Nadjib adalah nama yang diberikan orangtua kami, yang suka memberi nama singkat kepada anak-anaknya. Namun nama Nadjib rupanya banyak di kalangan teman-temannya, sehingga ditambahkan nama belakang Bapak menjadi Nadjib Hamid. Nama itu kemudian disesuaikan dengan dokumen-dokumennya. Dan insyaallah nama ini akan tetap harum dalam ingatan kita.

Kita semua sepakat bahwa beliau adalah orang baik. Peduli dan sangat perhatian dengan siapapun, khususnya pada keluarganya. Di mata saya beliau adalah panutan, sosok yang melengkapi orangtua kami dalam membimbing budi pekerti, kedisiplinan, dan ketekunan.

Kami lahir sebagai putra-putri seorang petani. Kedua orangtua kami sehari-harinya hanya bergelut dengan sawah, mengolah ladang demi mencukupi kebutuhan pokok keluarga. Nadjib sudah berjasa membantu keluarga dari kecil hingga akhir hayatnya.

Selain telaten ngemong adiknya, ia tak segan membantu Ibu memasak di dapur, mengirim bekal Bapak di sawah. Mbogor (bahasa Paciran: aktivitas orang yang mengambil legen atau air siwalayan dari pohon dan mengolahnya). Jualan siwalan dan tetap bersekolah dengan mandiri.

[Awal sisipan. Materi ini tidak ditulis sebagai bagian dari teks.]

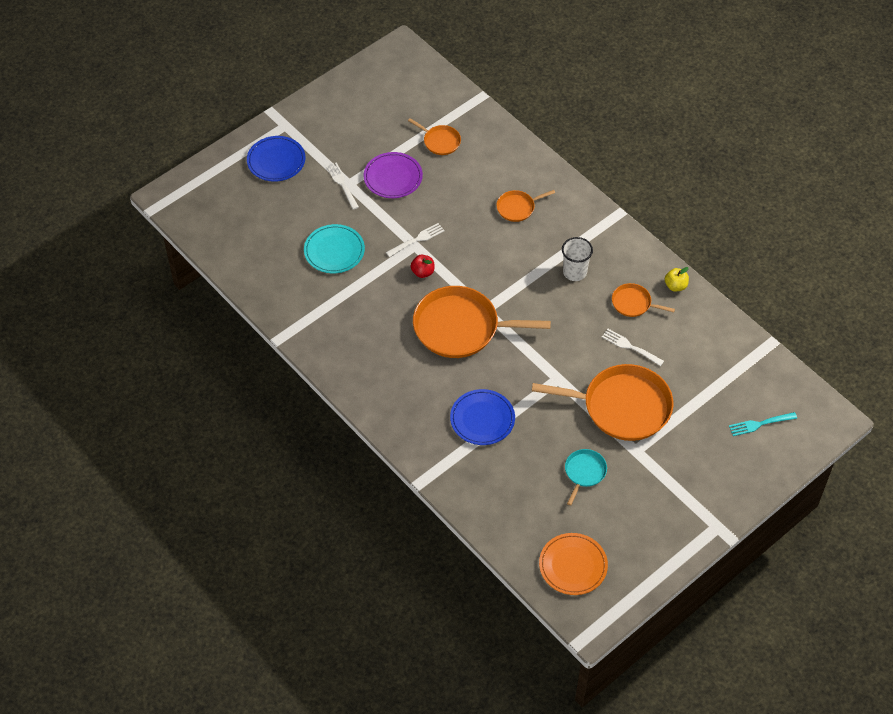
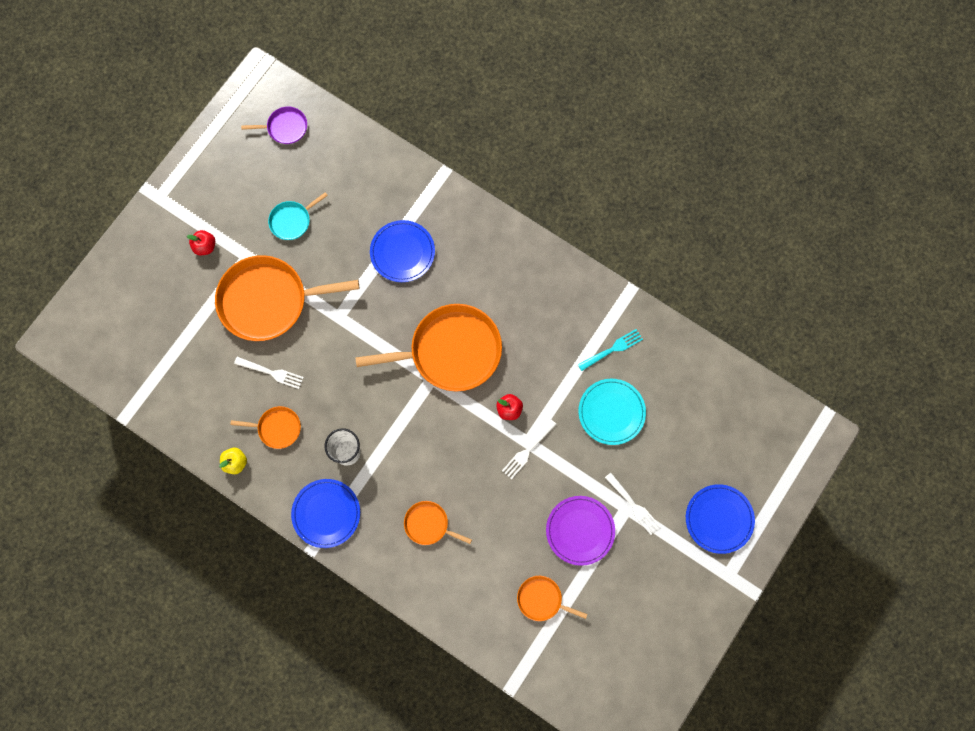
camera: 165 degrees right, 20 degrees up
(517, 208) = (429, 524): orange pan -> orange pan turned 120 degrees counterclockwise
(573, 565) = (285, 127): orange plate -> purple pan
(584, 472) = (292, 221): turquoise pan -> turquoise pan turned 45 degrees clockwise
(603, 233) = (326, 513): none -> blue plate
(676, 469) = (205, 246): none -> red apple
(760, 424) = (128, 316): turquoise fork -> turquoise fork (612, 349)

Ia mulai aktif berorganisasi Ikatan Pelajar Muhammadiyah (IPM) saat di bangku sekolah menengah. Lulus Madrasah Aliyah Muhammadiyah tahun 1982, berkat prestasinya ia disekolahkan di Ma’had ‘Aly Lil Fiqh wad Dakwah Bangil Pasuruan. Ini pangkal tolak beliau ke kota.

Nadjib Hamid saat remaja. Nadjib Hamid di Mata Keluarga. (Istimewa/PWMU.CO)

Hijrah ke Kota

“Kalau saya hanya di Paciran, maka saya mati.” Itulah prinsip saudara saya itu agar terus bergerak dan bermanfaat bagi orang banyak. Memilih hidup di kota, agar tidak jadi katak dalam tempurung, yakni hanya hebat di dalam tapi kecil di luar. Hal ini sering pula ia sampaikan dalam memotivasi para kader muda untuk berkembang.

Saya terpaut 20 tahun dengan beliau, yang sudah hijrah ke kota sebelum saya lahir. Sehingga saya tidak banyak waktu bersamanya. Namun acap kali Ibu berbagi cerita tentang anak sulungnya sedari kecil. Kami senang saat beliau pulang ke rumah, beliau bawakan oleh-oleh kebutuhan kami. Tak jarang, ia bawa teman-temannya datang ke desa dan ladang kami.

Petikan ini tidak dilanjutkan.